Recurrent Temporal Arteritis with Previous Negative Biopsy
This patient should be immediately restarted on high-dose prednisone 40-60 mg daily for presumed giant cell arteritis (temporal arteritis), given the classic presentation of unilateral temporal headache with pain radiating behind the eye and previous response to corticosteroids, despite the negative biopsy. 1
Clinical Reasoning
Why This is Likely Giant Cell Arteritis (GCA)
- Classic presentation: Unilateral temporal headache with pain radiating behind the eye in a patient over 50 years old is pathognomonic for GCA 1
- Previous corticosteroid response: The fact that prednisone completely resolved identical symptoms last year strongly supports an inflammatory/autoimmune etiology 1
- Negative biopsy does not exclude GCA: Temporal artery biopsies have skip lesions and can be falsely negative in 10-40% of cases, particularly if the patient received even brief corticosteroid treatment before biopsy 1
Immediate Treatment Protocol
Start prednisone 40-60 mg daily immediately - do not wait for additional testing, as vision loss from GCA can occur rapidly and is often irreversible 1
- The initial dose should be maintained for 2-4 weeks until symptoms completely resolve and inflammatory markers normalize 1
- After symptom control, begin gradual taper by 5 mg weekly until reaching 10 mg/day, then taper by 2.5 mg every 2-4 weeks 1
- Total treatment duration is typically 12-24 months 1
Essential Workup (But Don't Delay Treatment)
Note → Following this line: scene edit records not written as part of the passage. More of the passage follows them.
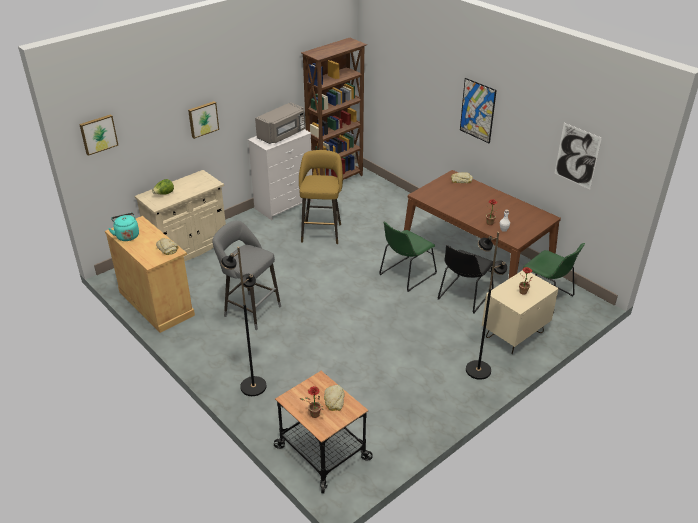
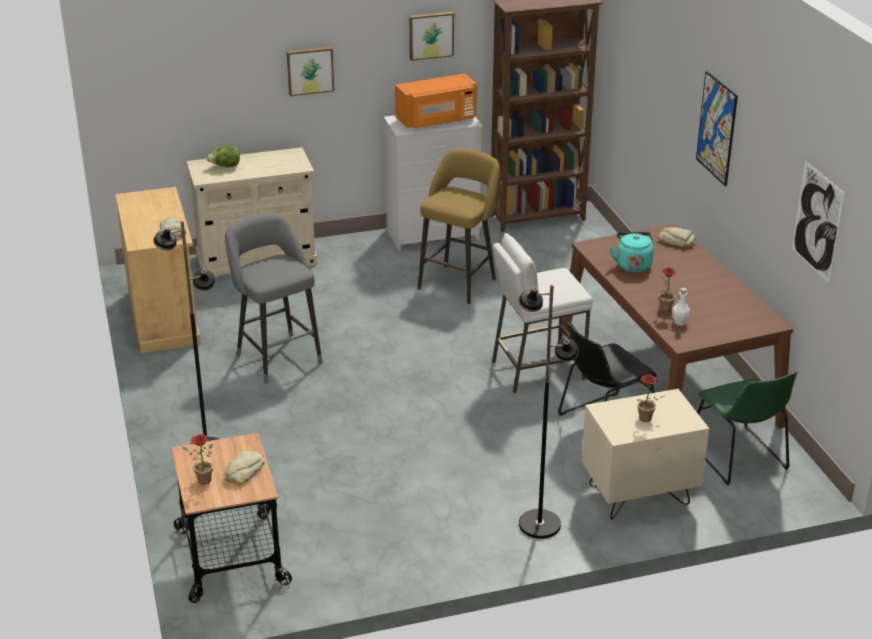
camera: 25 degrees right, 5 degrees down
picture [79,114,118,156] -> picture moved to [409,12,454,61]
turquoise kettle [108,213,139,241] -> turquoise kettle moved to [610,232,654,273]
grey microwave [255,102,305,144] -> orange microwave [395,73,477,128]
green chair [379,222,437,292] -> white stool [492,233,593,393]

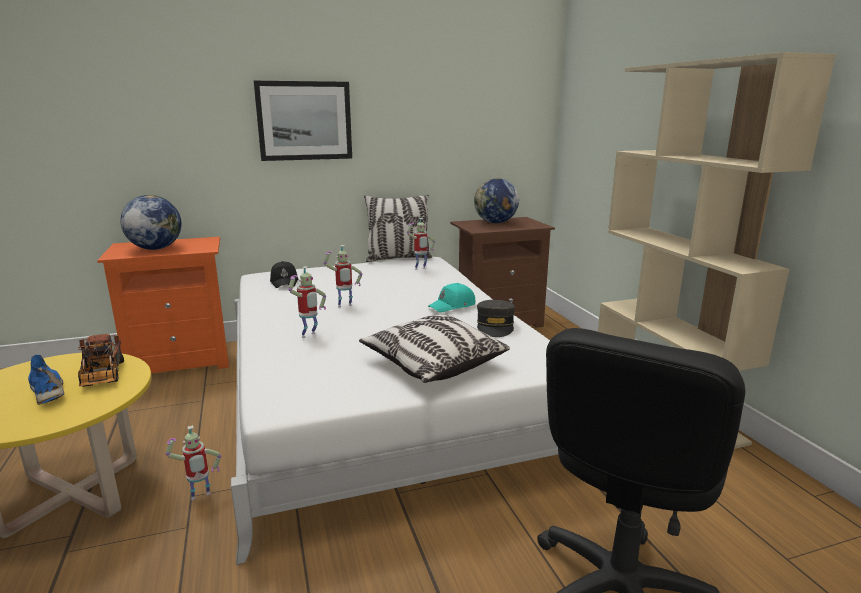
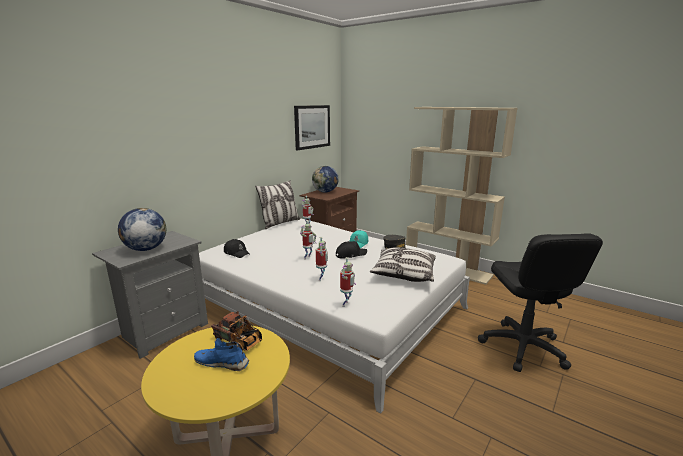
camera: 35 degrees left, 0 degrees up
orange nightstand [97,237,229,373] -> grey nightstand [92,231,208,359]
toy robot [166,425,221,500] -> toy robot moved to [340,257,356,307]
picture [254,81,352,161] -> picture moved to [294,105,330,150]
none -> black cap [336,241,367,259]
Obtain these tests immediately, but start prednisone first:
- ESR and CRP - typically markedly elevated in GCA (ESR often >50 mm/hr, frequently >100 mm/hr) 1
- Complete blood count - may show normocytic anemia and thrombocytosis 1
- Comprehensive metabolic panel - baseline before long-term corticosteroids 1
Consider temporal artery ultrasound or MRI if available, as these can show the characteristic "halo sign" of vessel wall inflammation even after biopsy 1
Critical Pitfalls to Avoid
Vision Loss is the Emergency
- Permanent vision loss occurs in 15-20% of untreated GCA patients and can happen suddenly 1
- Once vision loss occurs, it is typically irreversible even with treatment 1
- Any visual symptoms (blurred vision, diplopia, amaurosis fugax) require immediate high-dose IV methylprednisolone 500-1000 mg daily for 3 days before transitioning to oral therapy 1
Don't Be Falsely Reassured by Negative Biopsy
- The previous negative biopsy should not prevent treatment in this clinical scenario 1
- Biopsy sensitivity is only 60-90% due to skip lesions 1
- Clinical diagnosis with elevated inflammatory markers is sufficient to initiate and maintain treatment 1
Monitoring During Treatment
Assess for corticosteroid-related complications:
- Baseline and annual bone mineral density testing for osteoporosis prevention 1
- Monitor blood pressure, glucose, and weight at each visit 1
- Consider PCP prophylaxis if prednisone >20 mg/day for >12 weeks 2
- Calcium and vitamin D supplementation should be started immediately 1
Monitor disease activity:
- ESR/CRP every 4-6 weeks during taper 1
- Clinical symptoms are more reliable than inflammatory markers for detecting relapse 1
- Relapse rate is 30-50% during the first year of treatment 1
Alternative Diagnosis Consideration
While the presentation is classic for GCA, if symptoms do not respond to prednisone within 48-72 hours, consider:
- Cluster headache - but typically shorter duration episodes (15-180 minutes), multiple attacks per day, and associated with autonomic symptoms
- Trigeminal neuralgia - but pain is typically sharp/electric rather than constant aching
- Intracranial pathology - would require MRI brain if atypical features present
However, given the previous identical presentation that resolved with prednisone, GCA remains the overwhelming most likely diagnosis requiring immediate treatment 1.